Team:Minnesota/Web Scrape
Team:Minnesota/Project/Insulin
From 2015.igem.org
Biotechnology and the Web
The advent of the internet has conceived a common grounds for the public to rapidly generate and spread their ideas. Although this has undoubtedly shaped and improved our lives, patterns of misinformation spread in these channels have presented serious obstacles to the advancement to biotechnology in societal applications. To address this, we have taken prelimary steps into developing a module power by Google that has the ability to probe the web on both content and temporal ranges to give research a reference for public outlook.
The past few years has brought biotechnology to the forefront of science discussion in the public. Vaccination and genetically modified organisms are the greatest examples of this debate and how the public can follow emotional driven arguments above scientific reason. How can we study these behaviors?
"Web scraping" is a term used in computer science to describe the process of extracting data and information from websites in a highly automated manner. With the effectively endless supplies of opinions, data, and articles on the web, we can clean up text from these websites and computationally sweep them for both objective and emotional content.

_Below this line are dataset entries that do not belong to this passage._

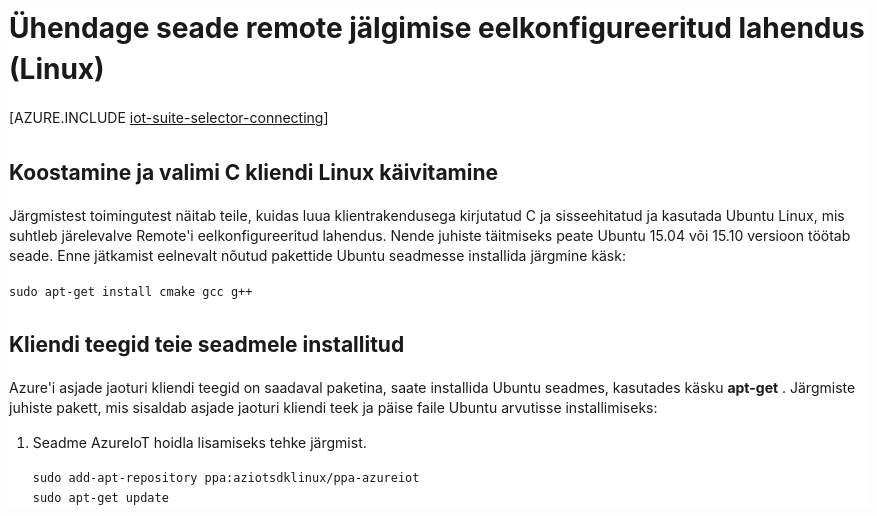 <properties
   pageTitle="Ühendage seade Linux C abil | Microsoft Azure'i"
   description="Selles artiklis kirjeldatakse seadmega ühendada Azure'i asjade komplekti eelkonfigureeritud remote jälgimise lahendus rakendus töötab Linux c abil."
   services=""
   suite="iot-suite"
   documentationCenter="na"
   authors="dominicbetts"
   manager="timlt"
   editor=""/>

<tags
   ms.service="iot-suite"
   ms.devlang="na"
   ms.topic="article"
   ms.tgt_pltfrm="na"
   ms.workload="na"
   ms.date="10/05/2016"
   ms.author="dobett"/>


# <a name="connect-your-device-to-the-remote-monitoring-preconfigured-solution-linux"></a>Ühendage seade remote jälgimise eelkonfigureeritud lahendus (Linux)

[AZURE.INCLUDE [iot-suite-selector-connecting](../../includes/iot-suite-selector-connecting.md)]

## <a name="build-and-run-a-sample-c-client-linux"></a>Koostamine ja valimi C kliendi Linux käivitamine

Järgmistest toimingutest näitab teile, kuidas luua klientrakendusega kirjutatud C ja sisseehitatud ja kasutada Ubuntu Linux, mis suhtleb järelevalve Remote'i eelkonfigureeritud lahendus. Nende juhiste täitmiseks peate Ubuntu 15.04 või 15.10 versioon töötab seade. Enne jätkamist eelnevalt nõutud pakettide Ubuntu seadmesse installida järgmine käsk:

```
sudo apt-get install cmake gcc g++
```

## <a name="install-the-client-libraries-on-your-device"></a>Kliendi teegid teie seadmele installitud

Azure'i asjade jaoturi kliendi teegid on saadaval paketina, saate installida Ubuntu seadmes, kasutades käsku **apt-get** . Järgmiste juhiste pakett, mis sisaldab asjade jaoturi kliendi teek ja päise faile Ubuntu arvutisse installimiseks:

1. Seadme AzureIoT hoidla lisamiseks tehke järgmist.

    ```
    sudo add-apt-repository ppa:aziotsdklinux/ppa-azureiot
    sudo apt-get update
    ```
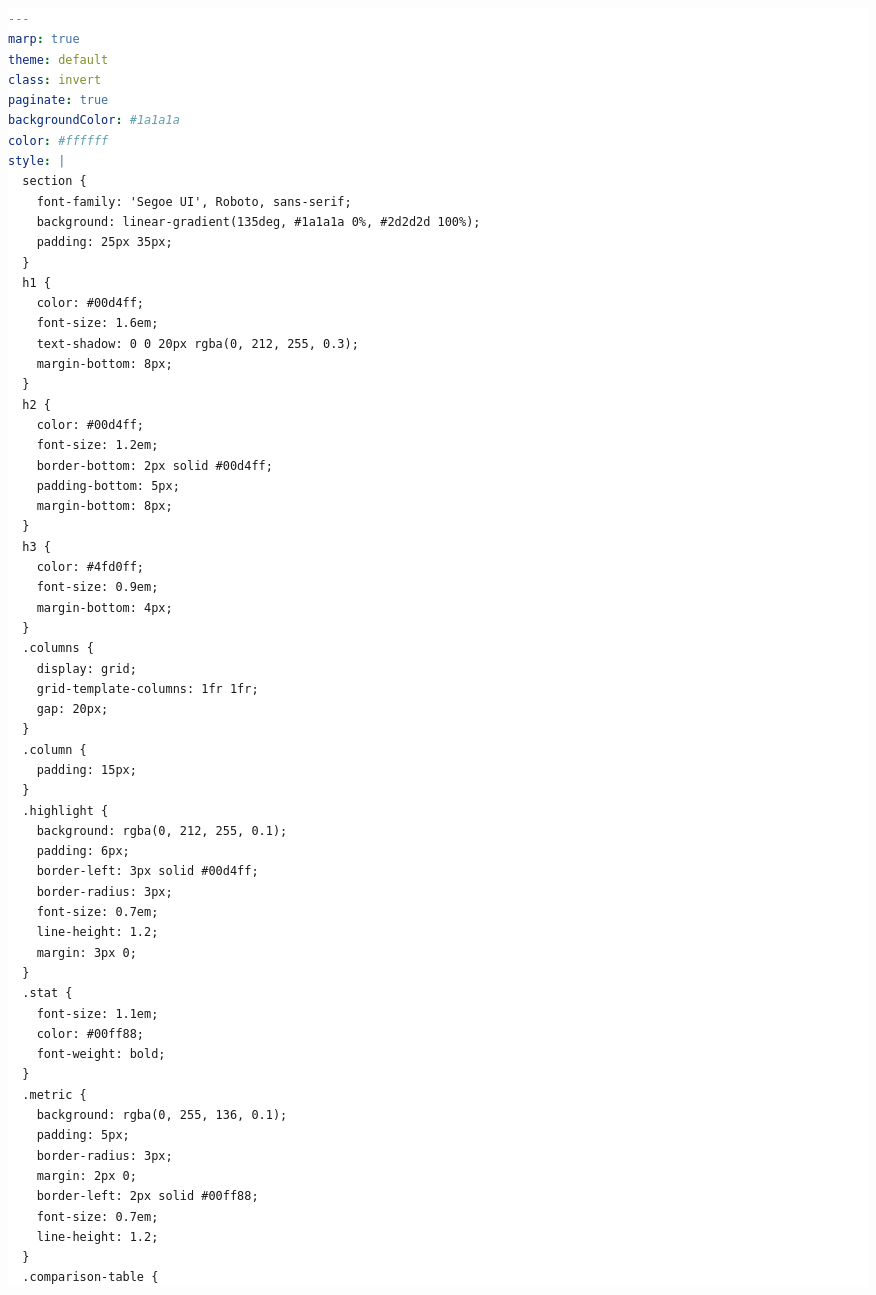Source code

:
 ```yaml
---
marp: true
theme: default
class: invert
paginate: true
backgroundColor: #1a1a1a
color: #ffffff
style: |
  section {
    font-family: 'Segoe UI', Roboto, sans-serif;
    background: linear-gradient(135deg, #1a1a1a 0%, #2d2d2d 100%);
    padding: 25px 35px;
  }
  h1 {
    color: #00d4ff;
    font-size: 1.6em;
    text-shadow: 0 0 20px rgba(0, 212, 255, 0.3);
    margin-bottom: 8px;
  }
  h2 {
    color: #00d4ff;
    font-size: 1.2em;
    border-bottom: 2px solid #00d4ff;
    padding-bottom: 5px;
    margin-bottom: 8px;
  }
  h3 {
    color: #4fd0ff;
    font-size: 0.9em;
    margin-bottom: 4px;
  }
  .columns {
    display: grid;
    grid-template-columns: 1fr 1fr;
    gap: 20px;
  }
  .column {
    padding: 15px;
  }
  .highlight {
    background: rgba(0, 212, 255, 0.1);
    padding: 6px;
    border-left: 3px solid #00d4ff;
    border-radius: 3px;
    font-size: 0.7em;
    line-height: 1.2;
    margin: 3px 0;
  }
  .stat {
    font-size: 1.1em;
    color: #00ff88;
    font-weight: bold;
  }
  .metric {
    background: rgba(0, 255, 136, 0.1);
    padding: 5px;
    border-radius: 3px;
    margin: 2px 0;
    border-left: 2px solid #00ff88;
    font-size: 0.7em;
    line-height: 1.2;
  }
  .comparison-table {
```
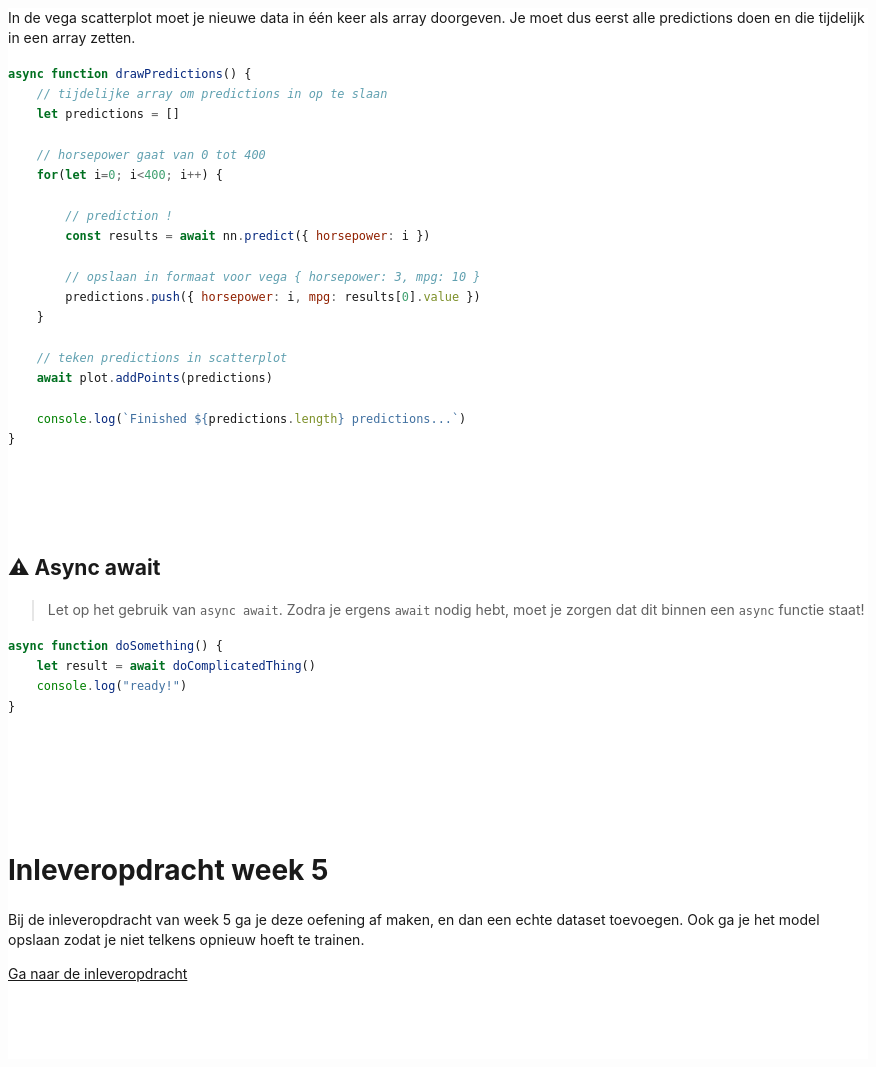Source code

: In de vega scatterplot moet je nieuwe data in één keer als array doorgeven. Je moet dus eerst alle predictions doen en die tijdelijk in een array zetten.


```javascript
async function drawPredictions() {
    // tijdelijke array om predictions in op te slaan
    let predictions = []

    // horsepower gaat van 0 tot 400
    for(let i=0; i<400; i++) {

        // prediction !
        const results = await nn.predict({ horsepower: i })

        // opslaan in formaat voor vega { horsepower: 3, mpg: 10 }
        predictions.push({ horsepower: i, mpg: results[0].value })
    }

    // teken predictions in scatterplot
    await plot.addPoints(predictions)
    
    console.log(`Finished ${predictions.length} predictions...`)
}
```
<br>
<br>
<br>

## ⚠️ Async await

> Let op het gebruik van `async await`. Zodra je ergens `await` nodig hebt, moet je zorgen dat dit binnen een `async` functie staat!

```javascript
async function doSomething() {
    let result = await doComplicatedThing()
    console.log("ready!")
}
```

<br>
<br>
<br>
<br>

# Inleveropdracht week 5

Bij de inleveropdracht van week 5 ga je deze oefening af maken, en dan een echte dataset toevoegen. Ook ga je het model opslaan zodat je niet telkens opnieuw hoeft te trainen.

[Ga naar de inleveropdracht](./inleveropdracht.md)

<br>
<br>
<br>
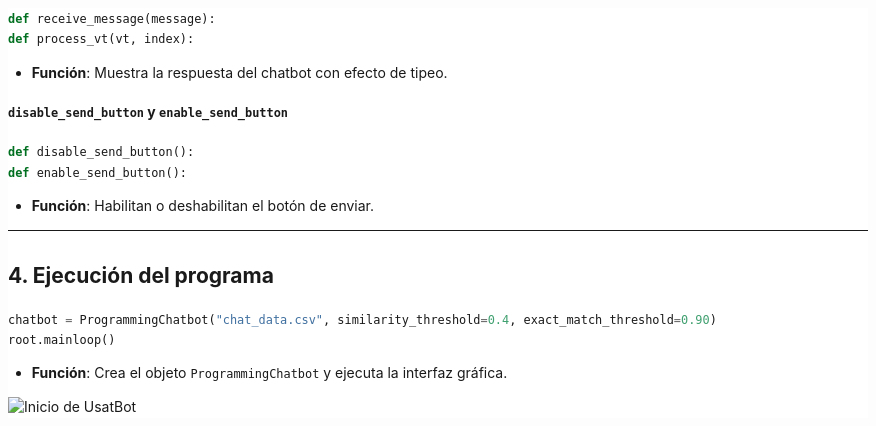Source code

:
 ```python
def receive_message(message):
def process_vt(vt, index):
```

- **Función**: Muestra la respuesta del chatbot con efecto de tipeo.

#### `disable_send_button` y `enable_send_button`

```python
def disable_send_button():
def enable_send_button():
```

- **Función**: Habilitan o deshabilitan el botón de enviar.

---

## 4. **Ejecución del programa**

```python
chatbot = ProgrammingChatbot("chat_data.csv", similarity_threshold=0.4, exact_match_threshold=0.90)
root.mainloop()
```

- **Función**: Crea el objeto `ProgrammingChatbot` y ejecuta la interfaz gráfica.


![Inicio de UsatBot](../images/interfaz_inicial.png)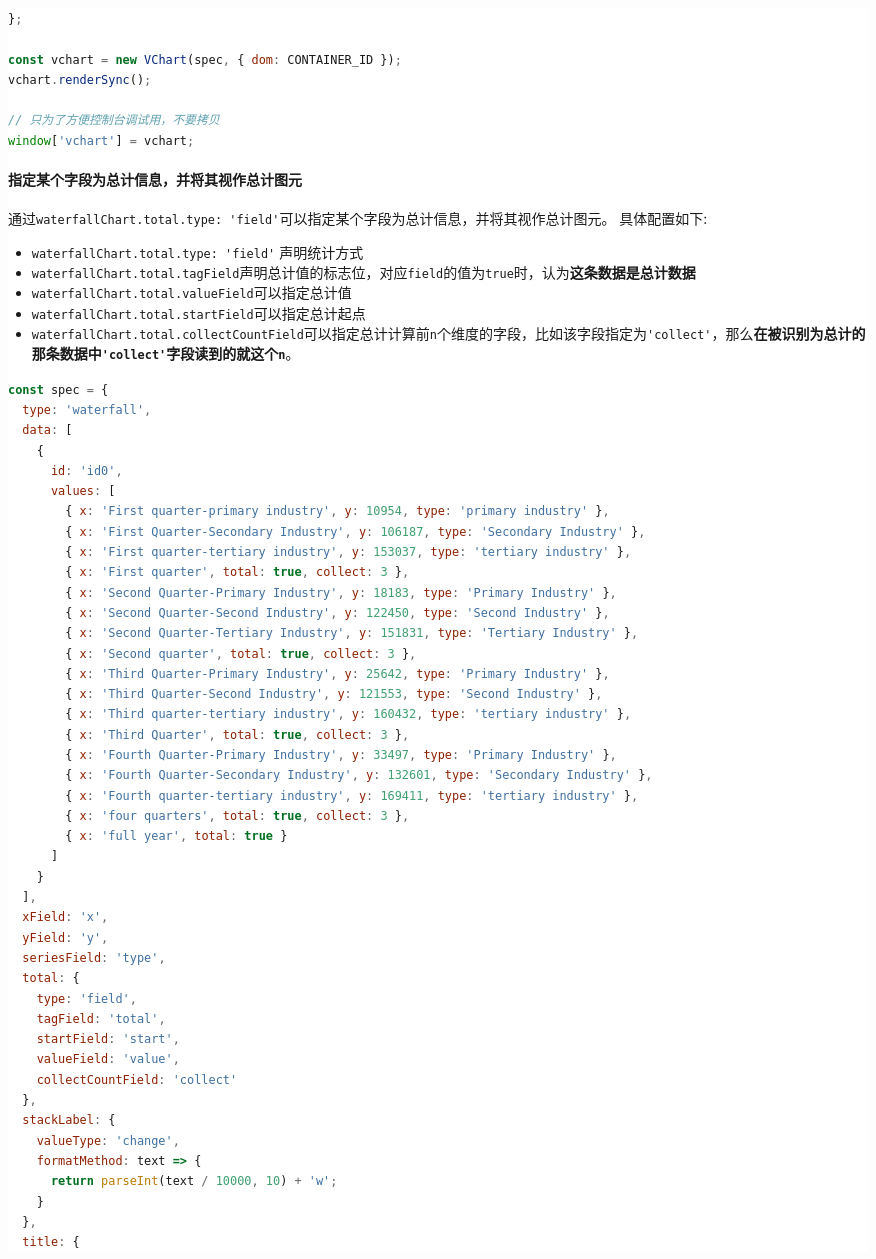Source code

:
 ```javascript livedemo
};

const vchart = new VChart(spec, { dom: CONTAINER_ID });
vchart.renderSync();

// 只为了方便控制台调试用，不要拷贝
window['vchart'] = vchart;
```

#### 指定某个字段为总计信息，并将其视作总计图元

通过`waterfallChart.total.type: 'field'`可以指定某个字段为总计信息，并将其视作总计图元。
具体配置如下:

- `waterfallChart.total.type: 'field'` 声明统计方式
- `waterfallChart.total.tagField`声明总计值的标志位，对应`field`的值为`true`时，认为**这条数据是总计数据**
- `waterfallChart.total.valueField`可以指定总计值
- `waterfallChart.total.startField`可以指定总计起点
- `waterfallChart.total.collectCountField`可以指定总计计算前`n`个维度的字段，比如该字段指定为`'collect'`，那么**在被识别为总计的那条数据中`'collect'`字段读到的就这个`n`**。

```javascript livedemo
const spec = {
  type: 'waterfall',
  data: [
    {
      id: 'id0',
      values: [
        { x: 'First quarter-primary industry', y: 10954, type: 'primary industry' },
        { x: 'First Quarter-Secondary Industry', y: 106187, type: 'Secondary Industry' },
        { x: 'First quarter-tertiary industry', y: 153037, type: 'tertiary industry' },
        { x: 'First quarter', total: true, collect: 3 },
        { x: 'Second Quarter-Primary Industry', y: 18183, type: 'Primary Industry' },
        { x: 'Second Quarter-Second Industry', y: 122450, type: 'Second Industry' },
        { x: 'Second Quarter-Tertiary Industry', y: 151831, type: 'Tertiary Industry' },
        { x: 'Second quarter', total: true, collect: 3 },
        { x: 'Third Quarter-Primary Industry', y: 25642, type: 'Primary Industry' },
        { x: 'Third Quarter-Second Industry', y: 121553, type: 'Second Industry' },
        { x: 'Third quarter-tertiary industry', y: 160432, type: 'tertiary industry' },
        { x: 'Third Quarter', total: true, collect: 3 },
        { x: 'Fourth Quarter-Primary Industry', y: 33497, type: 'Primary Industry' },
        { x: 'Fourth Quarter-Secondary Industry', y: 132601, type: 'Secondary Industry' },
        { x: 'Fourth quarter-tertiary industry', y: 169411, type: 'tertiary industry' },
        { x: 'four quarters', total: true, collect: 3 },
        { x: 'full year', total: true }
      ]
    }
  ],
  xField: 'x',
  yField: 'y',
  seriesField: 'type',
  total: {
    type: 'field',
    tagField: 'total',
    startField: 'start',
    valueField: 'value',
    collectCountField: 'collect'
  },
  stackLabel: {
    valueType: 'change',
    formatMethod: text => {
      return parseInt(text / 10000, 10) + 'w';
    }
  },
  title: {
```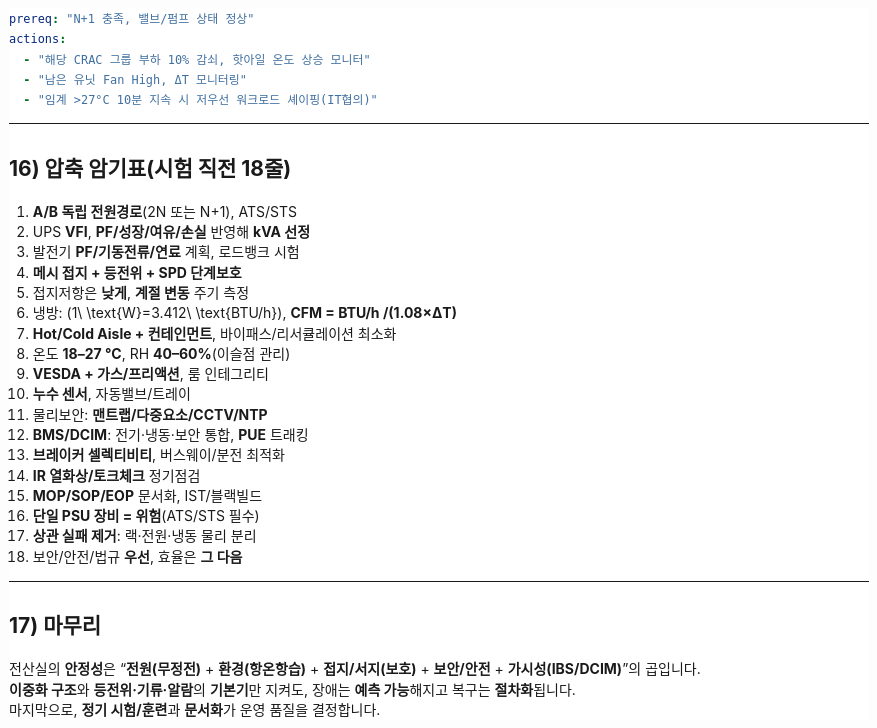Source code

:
 ```yaml
prereq: "N+1 충족, 밸브/펌프 상태 정상"
actions:
  - "해당 CRAC 그룹 부하 10% 감쇠, 핫아일 온도 상승 모니터"
  - "남은 유닛 Fan High, ΔT 모니터링"
  - "임계 >27°C 10분 지속 시 저우선 워크로드 셰이핑(IT협의)"
```

---

## 16) 압축 암기표(시험 직전 18줄)

1) **A/B 독립 전원경로**(2N 또는 N+1), ATS/STS  
2) UPS **VFI**, **PF/성장/여유/손실** 반영해 **kVA 선정**  
3) 발전기 **PF/기동전류/연료** 계획, 로드뱅크 시험  
4) **메시 접지 + 등전위 + SPD 단계보호**  
5) 접지저항은 **낮게**, **계절 변동** 주기 측정  
6) 냉방: \(1\ \text{W}=3.412\ \text{BTU/h}\), **CFM = BTU/h /(1.08×ΔT)**  
7) **Hot/Cold Aisle + 컨테인먼트**, 바이패스/리서큘레이션 최소화  
8) 온도 **18–27 °C**, RH **40–60%**(이슬점 관리)  
9) **VESDA + 가스/프리액션**, 룸 인테그리티  
10) **누수 센서**, 자동밸브/트레이  
11) 물리보안: **맨트랩/다중요소/CCTV/NTP**  
12) **BMS/DCIM**: 전기·냉동·보안 통합, **PUE** 트래킹  
13) **브레이커 셀렉티비티**, 버스웨이/분전 최적화  
14) **IR 열화상/토크체크** 정기점검  
15) **MOP/SOP/EOP** 문서화, IST/블랙빌드  
16) **단일 PSU 장비 = 위험**(ATS/STS 필수)  
17) **상관 실패 제거**: 랙·전원·냉동 물리 분리  
18) 보안/안전/법규 **우선**, 효율은 **그 다음**

---

## 17) 마무리

전산실의 **안정성**은 “**전원(무정전)** + **환경(항온항습)** + **접지/서지(보호)** + **보안/안전** + **가시성(IBS/DCIM)**”의 곱입니다.  
**이중화 구조**와 **등전위·기류·알람**의 **기본기**만 지켜도, 장애는 **예측 가능**해지고 복구는 **절차화**됩니다.  
마지막으로, **정기 시험/훈련**과 **문서화**가 운영 품질을 결정합니다.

In addition to the physical database, we were interested in the meta-analysis of biobricks. Are parts highly used in other projects? What do the usage statistics look like? We contacted the iGEM staff to determine whether they would release the complete list of Biobricks with usage data and our request was denied.
But we had computers and we had website scraping tools, so we scraped all parts web pages for every iGEM team part from 2005 to 2014 for their usage information. Processing this information, we can get a snapshot of what is happening with the all the information this organization has accumulated. Biobricks are unconnected to any other Biobrick 72% the time, and 92% are used less than once a year. 61% of part usage is within the same team in the same year. Despite these trends, the superb parts had an entirely different story to tell.
To the (right), the top 1.3% of Biobricks by usage were mapped to all Biobricks they were used in and processed in Gephi as a network of information. The resulting image is the marvel of what the Registry of Standard Biological Parts has achieved. With each point representing a Biobrick, each color representing a year of competition, you can see the interconnectivity of iGEM at its best. Teams across the world and years building from others work and linking their work into this network of information.
And this is what we believe the best direction is for the registry and iGEM as a whole. There has been this emphasis on forcing projects into this physical standard of biobricks and punished teams for omitting submission of a registry part. These leaves massive portions of the registry dark, untouched. The registry was a revolutionary idea initially, but the registry must evolve to coexist with the modern scientific environment. Drop the physical system and commit the registry to be a haven of synthetic biology research focusing on the scientific network, not the part number.